- [Assignment]
State how many lines in the records hold the word "cell", giving the number and no other text.

- [Data under study]

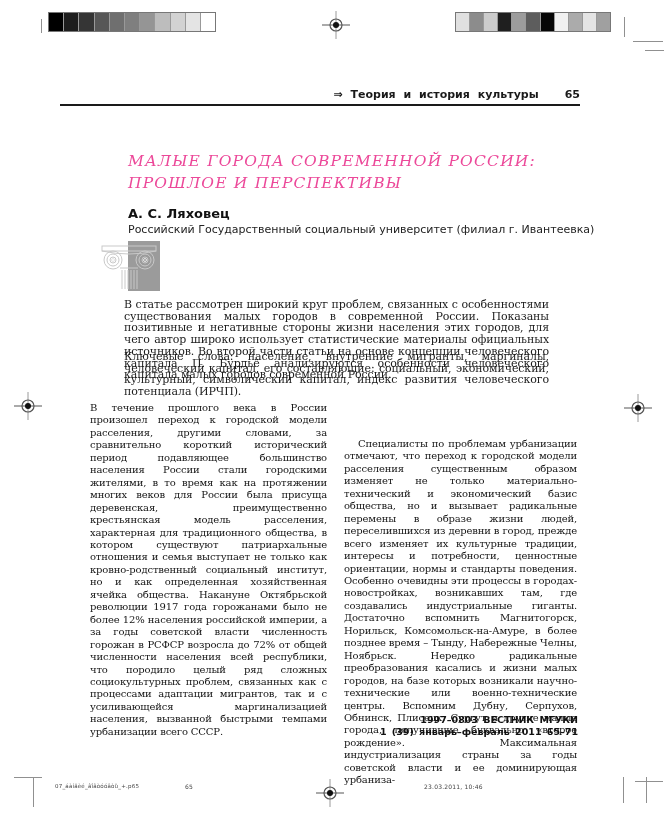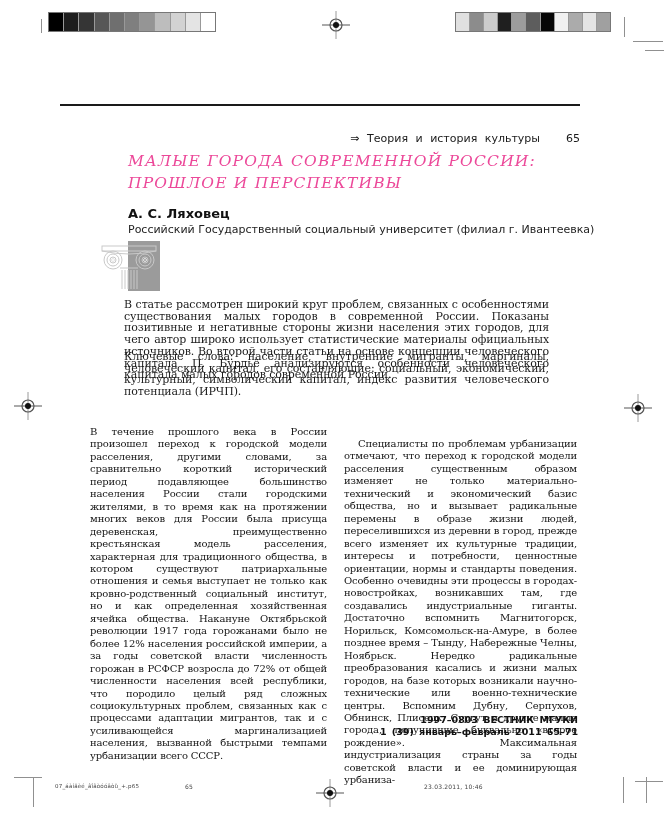--- a/index.html
+++ b/index.html
@@ -12,21 +12,21 @@
   .calbar{display:flex;border:1px solid #777;box-sizing:border-box;background:#fff;}
   .cal-cell{flex:1 1 auto;border-right:1px solid #999;}
   .cal-cell:last-child{border-right:none;}
   
   .regmark{width:28px;height:28px;}
   
   .mark{background:#909090;}
   
   .header-line{
     left:60px;top:88px;width:520px;text-align:right;
-    font-size:11px;font-weight:normal;color:#1a1a1a;word-spacing:4px;margin-top:44px;
+    font-size:11px;font-weight:bold;color:#1a1a1a;word-spacing:4px;
   }
   .header-line .pgnum{margin-left:26px;}
   .header-rule{left:60px;top:104px;width:520px;height:2px;background:#1a1a1a;}
   
   .title{
     left:128px;top:150px;width:440px;
     font-family:"DejaVu Serif",serif;font-style:italic;
     font-size:15.5px;letter-spacing:1.2px;line-height:22px;color:#ec4899;
   }
   .author{left:128px;top:206px;font-size:13px;font-weight:bold;color:#111;}
@@ -38,21 +38,21 @@
     text-align:justify;color:#1b1b1b;letter-spacing:-0.1px;
   }
   .abstract{top:299px;}
   .keywords{top:351px;}
   
   .bodycol{
     top:402px;
     font-family:"DejaVu Serif",serif;font-size:10px;line-height:12.45px;
     text-align:justify;color:#141414;letter-spacing:-0.15px;
   }
-  .col-left{left:90px;width:237px;margin-top:24px;}
+  .col-left{left:90px;width:237px;}
   .col-right{left:344px;width:233px;text-indent:14px;margin-top:36px;}
   
   .journal{
     left:320px;top:714px;width:258px;text-align:right;
     font-size:9.5px;font-weight:bold;line-height:12px;color:#111;word-spacing:2px;
   }
   
   .printinfo{font-size:6px;color:#444;letter-spacing:0.2px;}
   .fname{left:55px;top:783px;font-size:5.5px;}
   .ppage{left:185px;top:783px;}

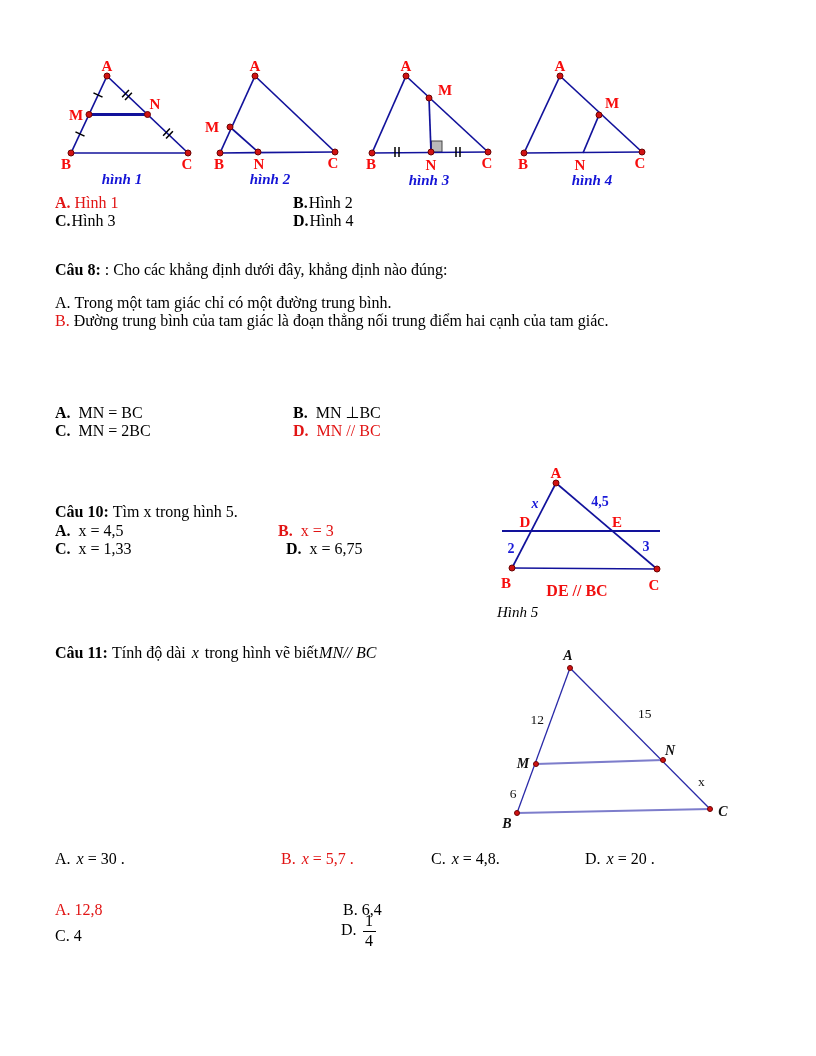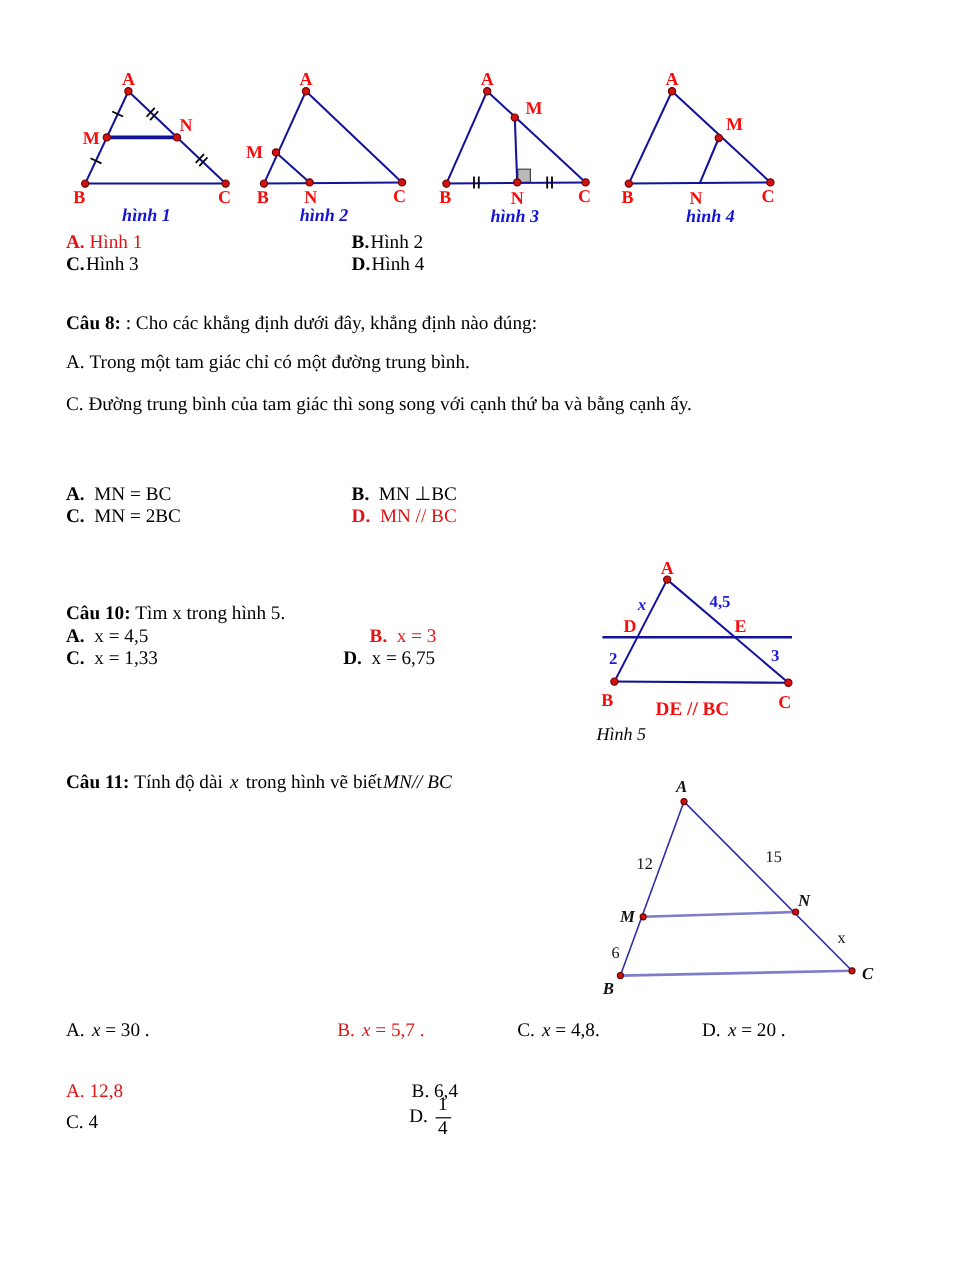--- a/index.html
+++ b/index.html
@@ -158,22 +158,22 @@
   <div class="abs" style="left:293px;top:212px">
     <span class="b">D.</span><span class="sp1">Hình 4</span>
   </div>
 
   <div class="abs" style="left:55px;top:261px">
     <span class="b">Câu 8:</span><span class="sp4">: Cho các khẳng định dưới đây, khẳng định nào đúng:</span>
   </div>
   <div class="abs" style="left:55px;top:294px">
     <span>A.</span><span class="sp4">Trong một tam giác chỉ có một đường trung bình.</span>
   </div>
-  <div class="abs" style="left:55px;top:329px">
-    <span>C.</span><span class="sp4">Đường trung bình của tam giác thì song song với cạnh thứ ba và bằng cạnh ấy.</span>
+  <div class="abs" style="left:55px;top:312px">
+    <span class="red">B.</span><span class="sp4">Đường trung bình của tam giác là đoạn thẳng nối trung điểm hai cạnh của tam giác.</span>
   </div>
 
   <div class="abs" style="left:55px;top:404px">
     <span class="b">A.</span><span class="sp8">MN = BC</span>
   </div>
   <div class="abs" style="left:293px;top:404px">
     <span class="b">B.</span><span class="sp8">MN ⊥BC</span>
   </div>
   <div class="abs" style="left:55px;top:422px">
     <span class="b">C.</span><span class="sp8">MN = 2BC</span>
@@ -181,21 +181,21 @@
   <div class="abs" style="left:293px;top:422px">
     <span class="b red">D.</span><span class="red sp8">MN // BC</span>
   </div>
 
   <div class="abs" style="left:55px;top:503px">
     <span class="b">Câu 10:</span><span class="sp4">Tìm x trong hình 5.</span>
   </div>
   <div class="abs" style="left:55px;top:522px">
     <span class="b">A.</span><span class="sp8">x = 4,5</span>
   </div>
-  <div class="abs" style="left:308px;top:522px">
+  <div class="abs" style="left:278px;top:522px">
     <span class="b red">B.</span><span class="red sp8">x = 3</span>
   </div>
   <div class="abs" style="left:55px;top:540px">
     <span class="b">C.</span><span class="sp8">x = 1,33</span>
   </div>
   <div class="abs" style="left:286px;top:540px">
     <span class="b">D.</span><span class="sp8">x = 6,75</span>
   </div>
 
   <svg style="left:480px;top:455px" width="240" height="175" viewBox="0 0 240 175">

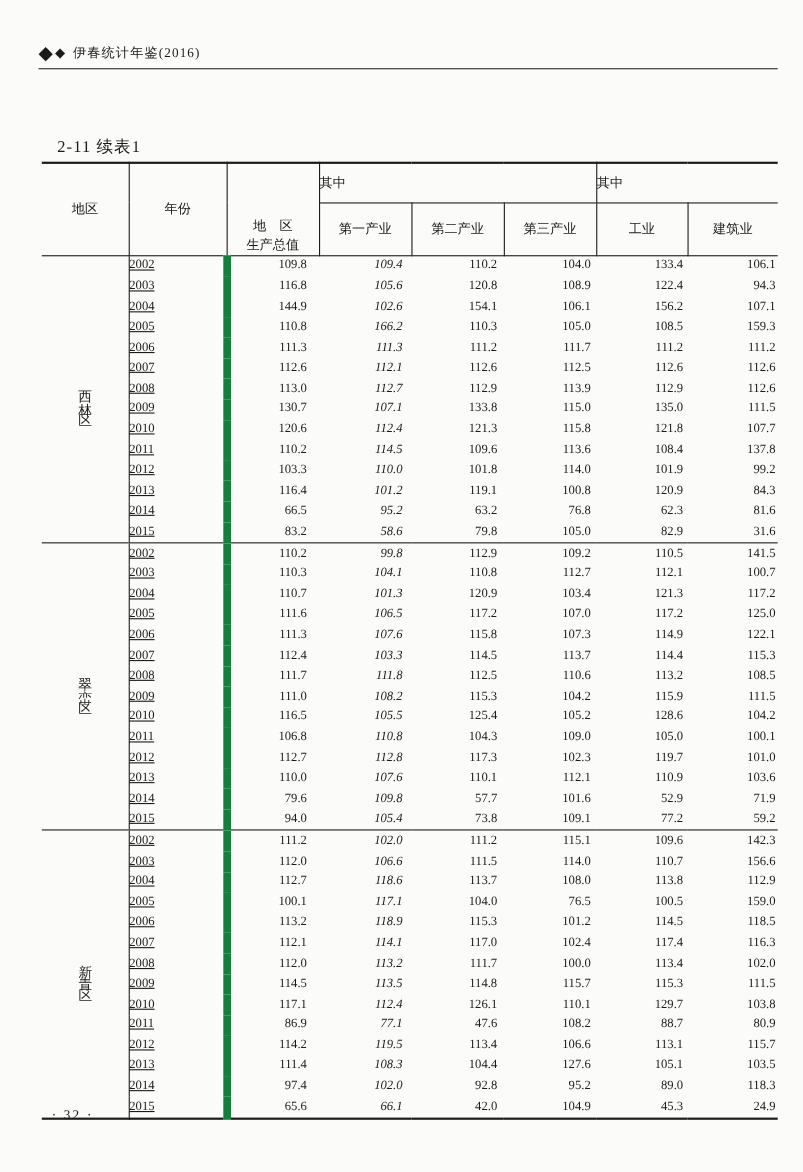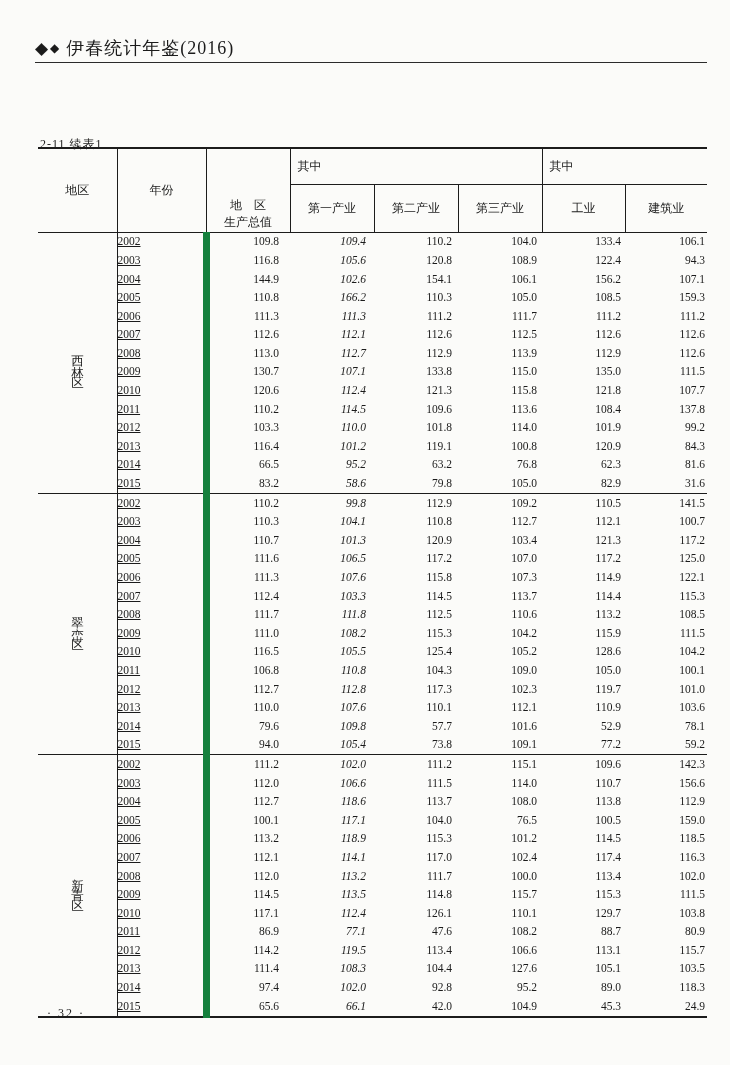--- a/index.html
+++ b/index.html
@@ -18,28 +18,27 @@
     left: 35px; top: 36px;
     width: 672px;
     height: 24px;
     display: flex;
     align-items: center;
     border-bottom: 1.5px solid #2b2b2b;
     padding-bottom: 2px;
   }
   .diamond-lg { font-size: 17px; line-height: 1; margin-right: 2px; }
   .diamond-sm { font-size: 12px; line-height: 1; margin-right: 7px; }
-  .head-title { font-size: 18px; letter-spacing: 1px; }
+  .head-title { font-size: 12px; letter-spacing: 1px; }
   
   .table-label {
     position: absolute;
-    left: 40px; top: 124px;
-    font-size: 12px;
+    left: 52px; top: 124px;
+    font-size: 15px;
     letter-spacing: 1px;
-    margin-top: 12px;
   }
   
   table.yb {
     position: absolute;
     left: 38px; top: 147px;
     width: 669px;
     border-collapse: collapse;
     table-layout: fixed;
     border-top: 2px solid #1c1c1c;
     border-bottom: 2px solid #1c1c1c;
@@ -53,21 +52,21 @@
     border: 1px solid #1c1c1c;
     font-size: 12px;
   }
   thead tr.h1 th { height: 27px; }
   thead tr.h2 th { height: 37px; vertical-align: middle; text-align: center; margin-left: 40px; }
   thead th.no-l { border-left: 0; }
   thead th.no-r { border-right: 0; }
   thead th.among {
     text-align: left;
     vertical-align: middle;
-    padding-left: 7px;
+    padding-left: 0;
   }
   thead th.rowspan2 { vertical-align: middle; text-align: center; }
   .gdp-head { display: inline-block; text-align: center; line-height: 1.45; margin-top: 48px; }
   
   tbody td {
     height: 18.6px;
     font-size: 11.5px;
     vertical-align: middle;
     white-space: nowrap;
   }
@@ -378,21 +377,21 @@
           <td class="c5">110.9</td>
           <td class="c6">103.6</td>
         </tr>
         <tr>
           <td class="c0">2014</td>
           <td class="c1">79.6</td>
           <td class="c2">109.8</td>
           <td class="c3">57.7</td>
           <td class="c4">101.6</td>
           <td class="c5">52.9</td>
-          <td class="c6">78.1</td>
+          <td class="c6">71.9</td>
         </tr>
         <tr>
           <td class="c0">2015</td>
           <td class="c1">94.0</td>
           <td class="c2">105.4</td>
           <td class="c3">73.8</td>
           <td class="c4">109.1</td>
           <td class="c5">77.2</td>
           <td class="c6">59.2</td>
         </tr>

- [Result of this task]
2